Intanto, sull’hantavirus ha fatto il punto, intervistata da Rai News24, la capo del Dipartimento prevenzione del ministero della Salute, Mara Campitiello. 

C’è il rischio di una nuova pandemia? «Non c'è il rischio di una nuova pandemia, – ha detto Campitiello – perché non ci troviamo nella stessa situazione del Covid, attualmente non c'è nessun allarme, è un virus diverso dal Covid seppure più letale, a basso contagio; la principale trasmissione è attraverso saliva, urina, feci di roditori e solo in piccola parte per via aerea e inter-umana. Il periodo di incubazione è lungo, quindi è giusto consigliare l'isolamento. La contagiosità sembra non essere in fase pre clinica ma al momento dei sintomi. Attualmente i 4 passeggeri non presentano alcun sintomo». 
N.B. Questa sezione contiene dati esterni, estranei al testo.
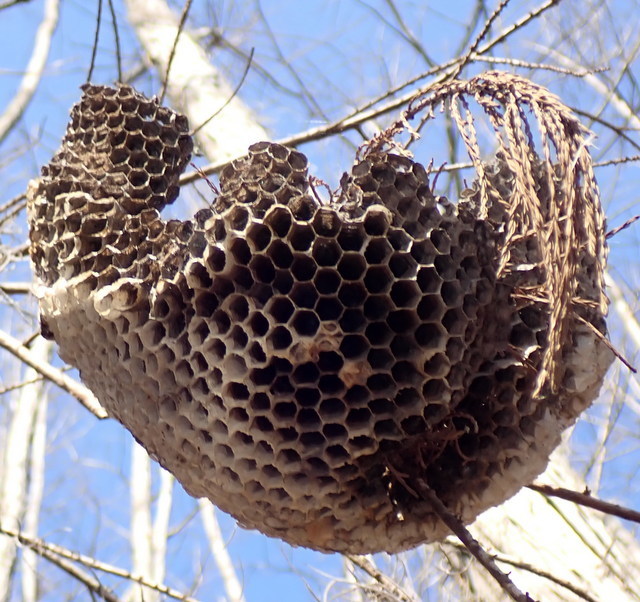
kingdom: Animalia
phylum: Arthropoda
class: Insecta
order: Hymenoptera
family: Vespidae
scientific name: Vespidae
Esistono vaccini per l’hantivirus? «Non esiste un vaccino ma esiste un test di diagnosi presente anche in Italia: senza fare allarmismi la situazione non è paragonabili a quella del Covid, siamo lontani sicuramente da una pandemia», ha spiegato Campitiello.

Mortalità – «È un virus che può portare a morte soprattutto in alcune varianti. La variante americana è molto aggressiva e colpisce direttamente i polmoni, parliamo di una possibilità di morte che va oltre il 30%; in quella europea, che colpisce soprattutto i reni, la letalità è del 10%. Il covid era molto più contagioso ma meno letale», ha sottolineato l'esperta.

I sintomi –  «I sintomi iniziali -  ha spiegato anche la Capo Dipartimento - sono quelli di una banale influenza, come quasi tutti i virus: stanchezza, tosse, malessere generale; nei casi più importanti dà sintomi respiratori e, se si è avuto un contatto, come nel caso dei 4 passeggeri, va avvertita l'autorità sanitaria. Il ministero della Salute, prontamente, appena ha saputo della presenza dei 4 passeggeri, li ha rintracciati e abbiamo dato incarico alle Regioni di prenderli in carico e consigliare l'isolamento fiduciario».

Come avviene il contatto? «Il contatto – ha proseguito Campitiello - avviene per via aerea, tramite goccioline respiratorie, gocce di saliva che vanno in aria e divengono particelle e possono contagiare, ma ribadisco che è molto difficile il contatto, servono ambienti ristretti e incontri ravvicinati e per questo siamo tranquilli per i 4 passeggeri: la passeggera poi deceduta è stata sul volo per pochi minuti ed i quattro erano seduti distanti da lei».

«Conosciamo da tempo questo virus, avevamo poca notizia della trasmissione inter-umana perché come tutti i virus mutano - conclude Campitiello - si tratta di un trasferimento da animale ad uomo, ben conosciuto e legato ad ambienti ristretti e circoscritti».